Merkel und der Euro : Die Zeit des Zauderns ist vorbei

Die Eurokrise spitzt sich zu, Europa steht vor einem Herbst der Entscheidungen. Die deutsche Innenpolitik wird dies fundamental verändern, doch die Regierung ist nicht mehr handlungsfähig. Kanzlerin Merkel kann sich auf die Opposition mittlerweile mehr verlassen als auf die Regierungsparteien.

von
Entscheidet Bundeskanzlerin Angela Merkel über den Fortbestand des Euros oder der Euro über ihren?
Entscheidet Bundeskanzlerin Angela Merkel über den Fortbestand des Euros oder der Euro über ihren?Foto: dapd

Es wird ernst für den Euro, es wird ernst für Europa und es wird ernst für Angela Merkel. Schließlich sieht es so aus, als stünde der Kontinent vor einer historischen Weichenstellung. Noch in diesem Herbst werden die Europäer und damit auch die Deutschen einige Fragen beantworten müssen: Wollen sie mehr Europa oder weniger? Sind sie bereit, die europäischen Institutionen zu stärken und die gemeinsame Währung um fast jeden Preis zu erhalten? Die Geburtsfehler des Euros haben Europa eingeholt und erzwingen nun mehr Europa. Die Alternative wäre eine Rückkehr zu einem losen Staatenbund, voller nationaler Egoismen und mit monetärer Kleinstaaterei.

Bricht die Euro-Zone auseinander, scheinen die Folgen unkalkulierbar. Die Angst vor einer weltweiten Rezession ist groß. Ein Austritt Griechenlands könnte eine Kettenreaktion auslösen, könnte auch Länder wie Spanien oder Italien mit in den Abgrund ziehen. Auf der anderen Seite scheinen alle bisherigen Versuche, den Euro zu retten, an ihren Grenzen gestoßen zu sein. Europa steht also vor einer Zäsur und die Eurozone vor einem fundamentalen Strategiewechsel. Für die deutsche Innenpolitik hätte ein solcher weitreichende Folgen.

Gleichzeitig blickt ganz Europa nach Karlsruhe. Denn dort entscheidet das Bundesverfassungsgericht am 12. September über die Zukunft Europas. Vordergründig geht es darum, ob die gesetzlichen Regelungen zum ESM mit dem Grundgesetz und dem Etatrecht des Parlaments vereinbar sind. Ist der ESM verfassungswidrig, wäre eine Pleite Griechenlands die unmittelbare Folge. Womöglich jedoch fordern die Verfassungsrichter zugleich eine Volksabstimmung und stoßen damit jene europäische Dynamik an, der sich die Parteien in Deutschland bislang verweigern.

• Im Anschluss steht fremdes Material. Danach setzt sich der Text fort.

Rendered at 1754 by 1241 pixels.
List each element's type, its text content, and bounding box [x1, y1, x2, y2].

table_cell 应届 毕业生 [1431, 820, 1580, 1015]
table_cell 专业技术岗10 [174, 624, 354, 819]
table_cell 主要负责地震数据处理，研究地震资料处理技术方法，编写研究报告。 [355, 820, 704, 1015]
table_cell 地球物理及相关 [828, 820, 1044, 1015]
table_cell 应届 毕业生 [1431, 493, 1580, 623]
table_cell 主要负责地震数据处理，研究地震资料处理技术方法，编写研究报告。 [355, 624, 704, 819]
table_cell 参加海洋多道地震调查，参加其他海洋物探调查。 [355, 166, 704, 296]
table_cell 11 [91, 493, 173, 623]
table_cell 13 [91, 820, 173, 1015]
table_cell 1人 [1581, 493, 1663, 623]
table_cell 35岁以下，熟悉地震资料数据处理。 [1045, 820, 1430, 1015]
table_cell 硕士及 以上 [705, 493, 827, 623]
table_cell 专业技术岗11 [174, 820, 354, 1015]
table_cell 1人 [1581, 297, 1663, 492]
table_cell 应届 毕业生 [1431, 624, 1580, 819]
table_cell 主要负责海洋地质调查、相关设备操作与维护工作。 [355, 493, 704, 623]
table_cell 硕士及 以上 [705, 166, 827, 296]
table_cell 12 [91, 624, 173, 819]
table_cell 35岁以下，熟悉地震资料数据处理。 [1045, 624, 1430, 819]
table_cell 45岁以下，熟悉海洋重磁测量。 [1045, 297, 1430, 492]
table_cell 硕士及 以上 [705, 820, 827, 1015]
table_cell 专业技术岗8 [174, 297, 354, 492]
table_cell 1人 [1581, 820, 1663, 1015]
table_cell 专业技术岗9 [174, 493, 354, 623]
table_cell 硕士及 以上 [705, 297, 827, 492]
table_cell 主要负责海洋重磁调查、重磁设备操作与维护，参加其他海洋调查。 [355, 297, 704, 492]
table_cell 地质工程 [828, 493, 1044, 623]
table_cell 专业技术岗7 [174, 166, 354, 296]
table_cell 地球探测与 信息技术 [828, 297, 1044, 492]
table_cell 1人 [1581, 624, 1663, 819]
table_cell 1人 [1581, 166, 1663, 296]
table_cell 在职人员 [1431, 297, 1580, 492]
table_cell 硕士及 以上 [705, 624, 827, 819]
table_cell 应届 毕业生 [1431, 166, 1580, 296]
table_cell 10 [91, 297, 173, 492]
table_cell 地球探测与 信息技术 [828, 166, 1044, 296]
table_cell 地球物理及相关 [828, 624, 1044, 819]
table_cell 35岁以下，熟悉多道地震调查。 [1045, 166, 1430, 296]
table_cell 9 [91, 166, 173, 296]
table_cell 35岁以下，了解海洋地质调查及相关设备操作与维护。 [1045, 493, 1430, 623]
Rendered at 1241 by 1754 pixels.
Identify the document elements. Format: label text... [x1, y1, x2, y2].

Die Bundeskanzlerin steht unter enormem Druck. Zwei Jahre lang hat Angela Merkel den Kurs bei der Eurorettung bestimmt. Zögernd und zaudernd war sie, häufig reagierte sie zu spät. Immer wieder hat die Kanzlerin gleichzeitig zu Recht darauf gedrungen, dass finanzielle Hilfen mit ernsthaften Sparanstrengungen in den Krisenländern verbunden sein müssen. Erfolgreich waren alle ihre Bemühungen kaum.

Die vielen Hundert Milliarden reichen offenbar nicht, um die Märkte zu beruhigen und die Spekulanten in Schach zu halten. Gleichzeitig rutschen die Krisenländer wie Griechenland und Spanien immer tiefer in die Rezession. Zwar gilt die Bundeskanzlerin daheim als erfolgreiche Krisenmanagerin, doch ein Ende der Euro-Krise ist nicht in Sicht. Im Gegenteil brennt es in Europa mittlerweile lichterloh.

In Europa ist Merkel zunehmend isoliert. Der italienische Ministerpräsident Monti sieht bereits den Kontinent auseinanderbrechen, warnt in einem Spiegel-Interview eindringlich vor der Zerstörung Europas. Der EZB-Chef Draghi wiederum will „alles Notwendige tun“, um den Euro zu erhalten. Die EZB soll wieder im großen Stil Staatsanleihen aus Krisenstaaten aufkaufen. Notfalls will Draghi den europäischen Stabilitätsmechanismus (ESM) gar mit einer Banklizenz, also mit der Lizenz zum Gelddrucken, ausstatten.